Die japanische Demokratie. Das politische System zwischen Stagnation und Aufbruch

Frankfurt a. M. u. a.: Peter Lang 1999 (Kieler Schriften zur politischen Wissenschaft 10); 329 S.; brosch., 89,- DM; ISBN 3-631-34859-2
Politikwiss. Diss. Kiel. - Japan ist nur selten Gegenstand politikwissenschaftlicher Untersuchungen deutscher Autoren. Die wenigen Spezialisten sind sehr schnell aufgezählt und entpuppen sich oft als gelernte Japanologen. Die Autorin gehört nicht zu dieser Gruppe. In diesem Buch stellt sie die politische Entwicklung in Japan seit den Meiji-Reformen von 1868 dar, erläutert das japanische Regierungssystem von 1955 und untersucht die Veränderungen durch die Reformen von 1994. Ihre Leitfrage ist die nach der demokratischen Natur des politischen Systems in Japan: Welche Auswirkungen hat die jahrzehntelange Alleinherrschaft der LDP gehabt und welche Veränderungen haben die Reformen des Wahlrechts und der Parteienfinanzierung aus dem Jahre 1994 mit sich gebracht? Auf der Basis von englischsprachiger und deutscher Fachliteratur ist Bruns eine gut lesbare Einführung in die Funktionsweise der japanischen Politik gelungen (keine Selbstverständlichkeit für eine Dissertation!). Ihr Schwerpunkt liegt allerdings eindeutig auf den Institutionen des politischen Systems. Bruns kommt zu dem Schluß, daß die politischen Reformen von 1994 die demokratische Qualität des Systems von 1955 nicht erhöht haben (293). Die zunächst neu entstandenen Parteien sind sehr heterogene Organisationen, die dazu neigen, sich aufzuspalten. Manche sind gar wieder in den Schoß der immer noch dominierenden LDP zurückgekehrt. Deren enge soziostrukturelle Verflechtungen in den ländlichen Wahlkreisen dienen ihr nach wie vor als stabile Machtbasis und bilden gleichzeitig den Nährboden für die andauernde Korruption. Die Wahlrechtsreform hat nach Ansicht der Autorin mithin zu kurz gegriffen. "Ein Wahlsystem mit einer ausgeprägteren Mehrheitswahlkomponente hätte die Chance des Machtwechsels vergrößert." (295) Unter dem Strich sieht Bruns das politische System Japans als ein demokratisches System mit Legitimationsproblemen. Um diese zu beseitigen, hält sie weitergehende administrative Reformen für nötig, mit dem Ziel, politische Entscheidungen der demokratisch nicht legitimierten Bürokratie zu entziehen und auf der politischen Ebene zu treffen. Allerdings erfüllen die politischen Parteien immer noch nicht ihre Funktionen als Repräsentanten der Wähler bzw. als Träger von Regierung oder Opposition. Die Reformen von 1994 haben bislang ihr Ziel nicht erreicht.

Bereitgestellte Daten:
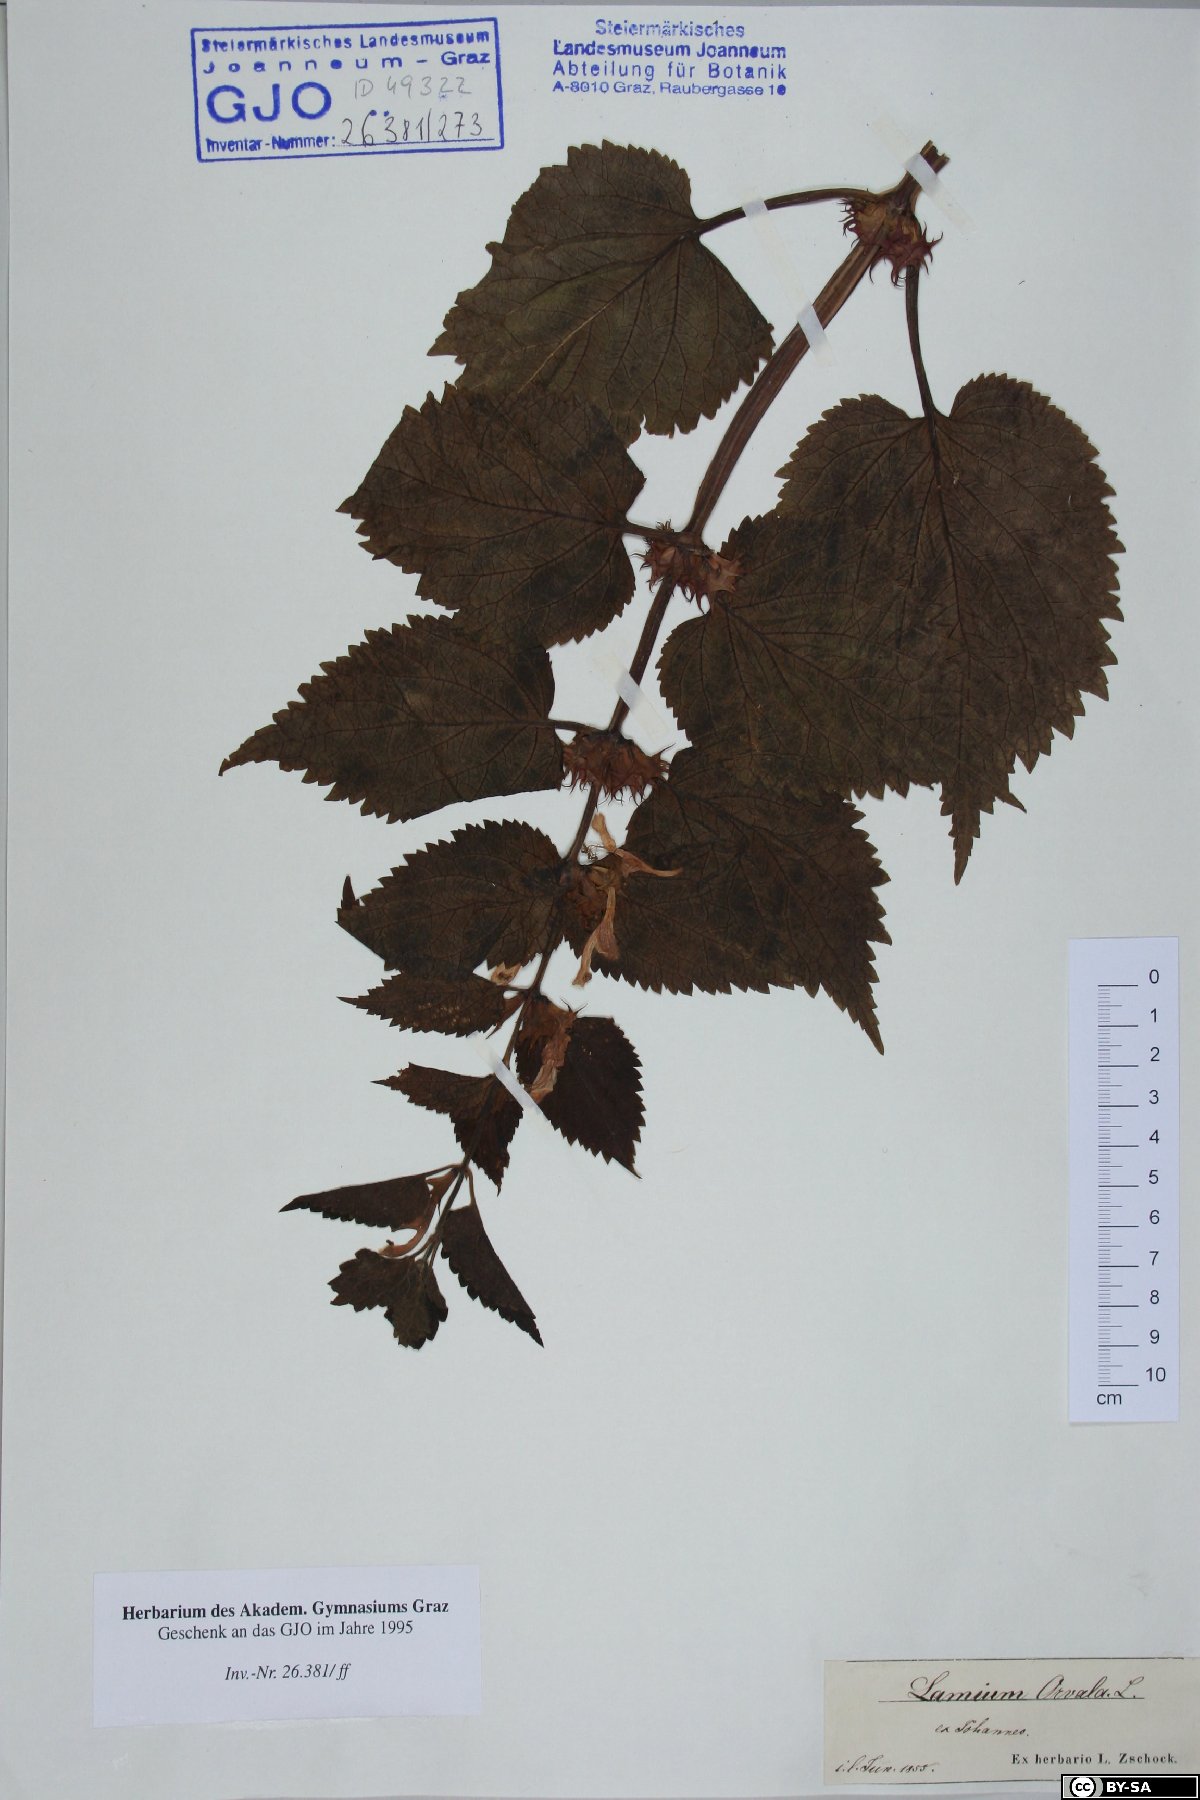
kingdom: Plantae
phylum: Tracheophyta
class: Magnoliopsida
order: Lamiales
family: Lamiaceae
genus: Lamium
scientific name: Lamium orvala
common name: Balm-leaved archangel
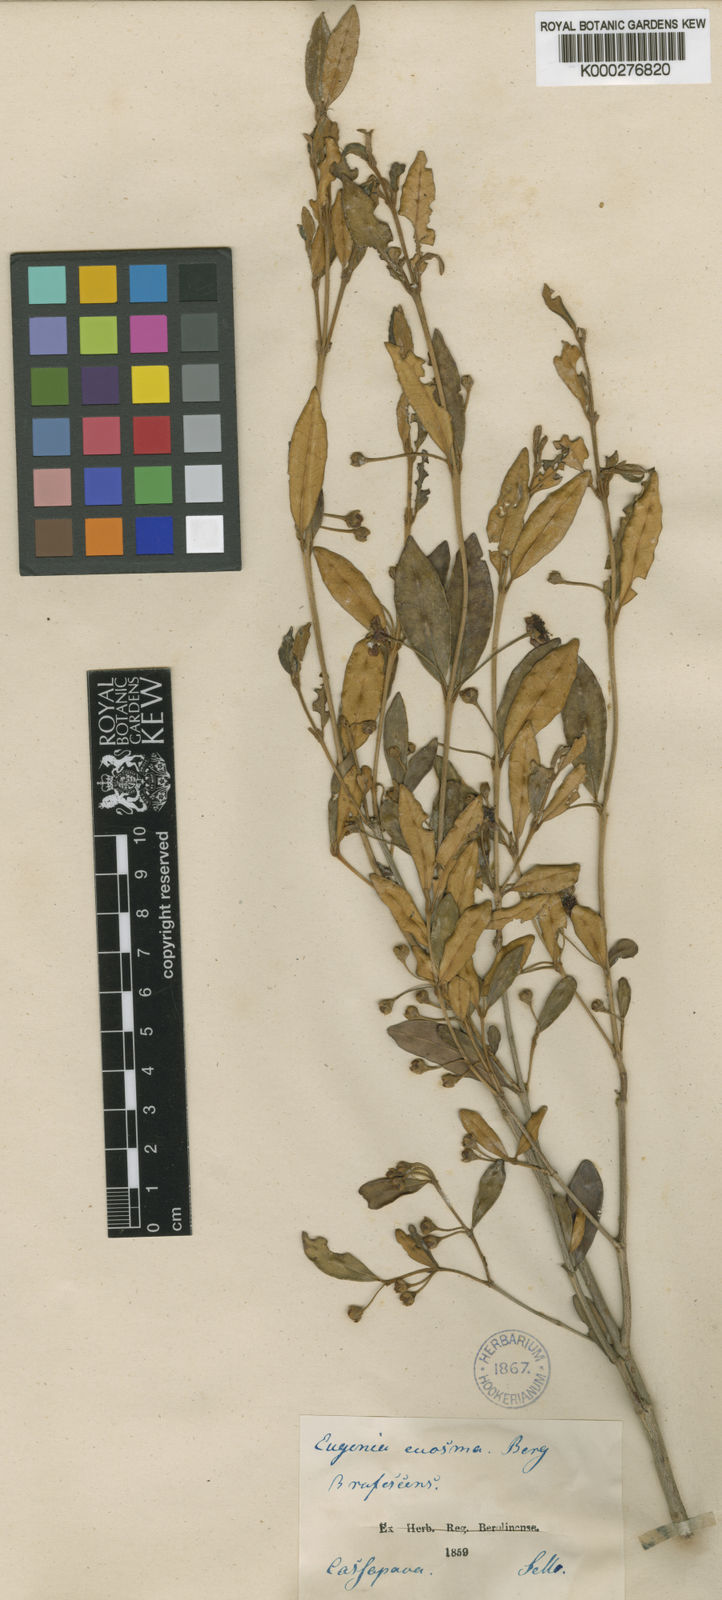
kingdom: Plantae
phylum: Tracheophyta
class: Magnoliopsida
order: Myrtales
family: Myrtaceae
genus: Myrceugenia
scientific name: Myrceugenia euosma
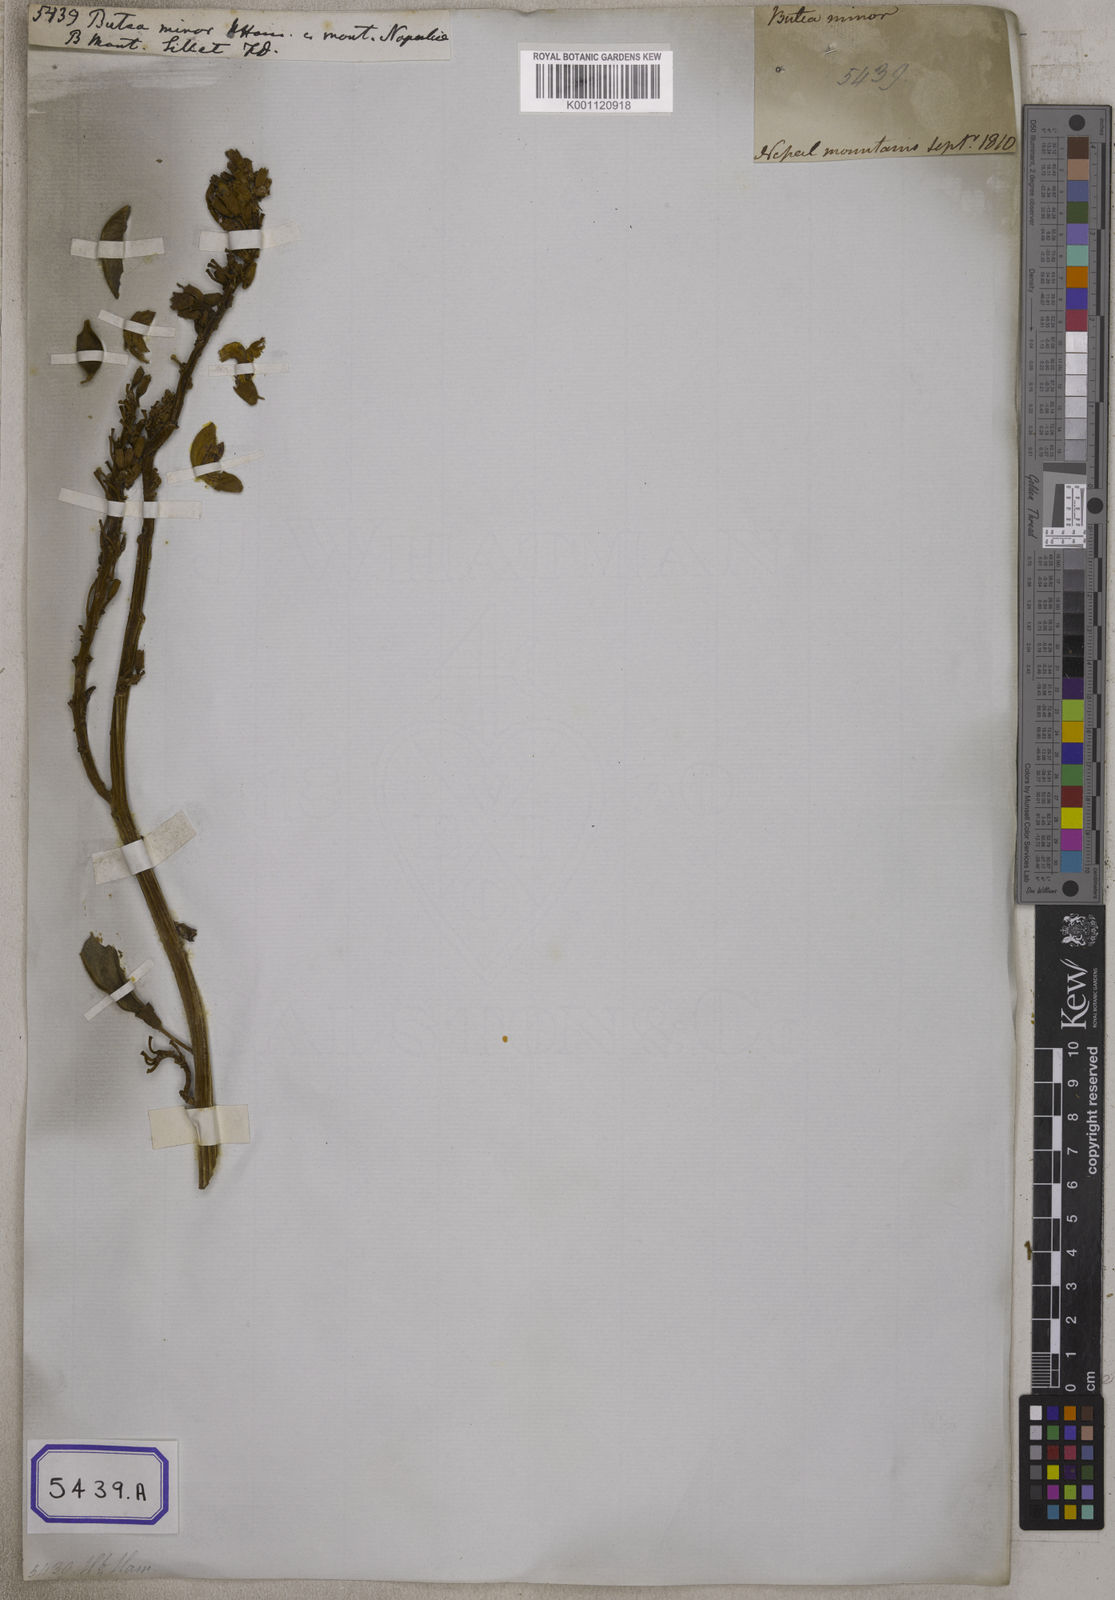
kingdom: Plantae
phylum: Tracheophyta
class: Magnoliopsida
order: Fabales
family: Fabaceae
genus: Butea
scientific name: Butea
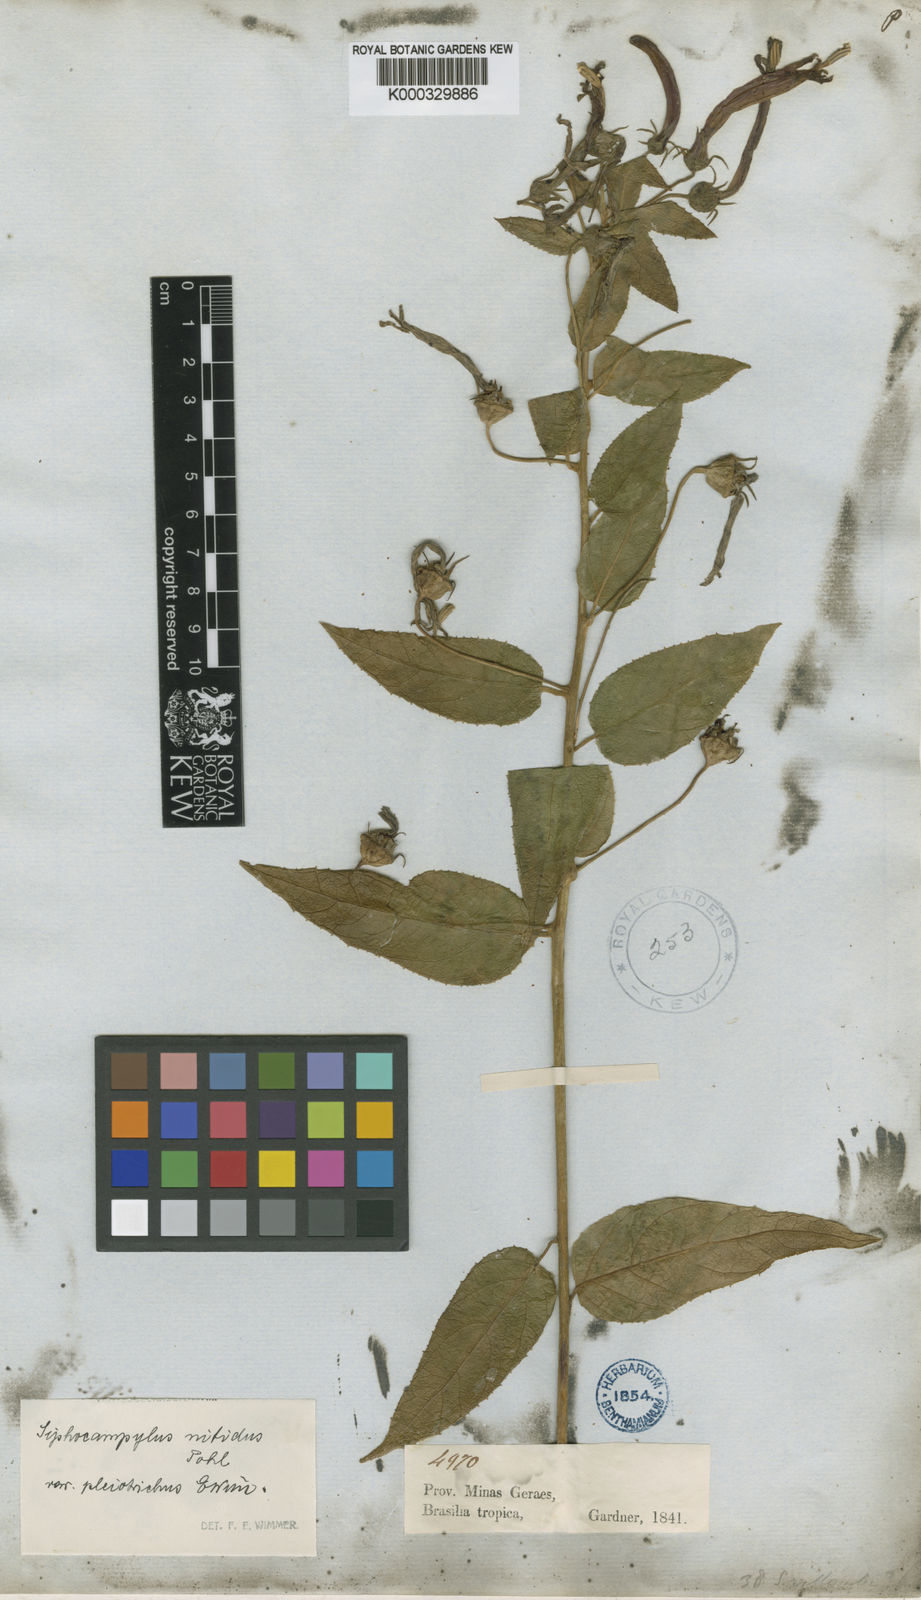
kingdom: Plantae
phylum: Tracheophyta
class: Magnoliopsida
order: Asterales
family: Campanulaceae
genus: Siphocampylus
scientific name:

Aufgabe:
Fassen Sie den Absatz im Auszug oben, der mit „Politikwiss. Diss. Kiel.“ beginnt, als Liste seiner wichtigsten Aussagen zusammen.

Antwort:
- Japan wird von deutschen Politikwissenschaftlern nur selten untersucht. Die wenigen Spezialisten sind oft gelernte Japanologen, die Autorin gehört nicht dazu.
- Die Kieler Dissertation stellt die politische Entwicklung Japans seit den Meiji-Reformen von 1868 dar. Sie erläutert das Regierungssystem von 1955 und untersucht die Veränderungen durch die Reformen von 1994.
- Die Leitfrage gilt der demokratischen Natur des Systems. Gefragt wird nach den Auswirkungen der jahrzehntelangen Alleinherrschaft der LDP und nach den Folgen der Reformen von Wahlrecht und Parteienfinanzierung von 1994.
- Auf Basis englischsprachiger und deutscher Fachliteratur ist eine gut lesbare Einführung entstanden. Ihr Schwerpunkt liegt auf den Institutionen.
- Ergebnis: Die Reformen von 1994 haben die demokratische Qualität des Systems von 1955 nicht erhöht. Die neuen Parteien sind heterogen und neigen zur Spaltung, manche sind zur weiterhin dominierenden LDP zurückgekehrt.
- Die engen soziostrukturellen Verflechtungen der LDP in ländlichen Wahlkreisen bleiben ihre stabile Machtbasis. Sie sind zugleich Nährboden für andauernde Korruption.
- Die Wahlrechtsreform hat zu kurz gegriffen. Eine ausgeprägtere Mehrheitswahlkomponente hätte die Chance auf einen Machtwechsel vergrößert.
- Gesamturteil: Japan ist ein demokratisches System mit Legitimationsproblemen. Nötig sind weitergehende administrative Reformen, damit politische Entscheidungen der nicht demokratisch legitimierten Bürokratie entzogen und auf politischer Ebene getroffen werden.
- Die Parteien erfüllen ihre Funktionen als Repräsentanten der Wähler sowie als Träger von Regierung oder Opposition noch nicht. Die Reformen von 1994 haben ihr Ziel bislang nicht erreicht.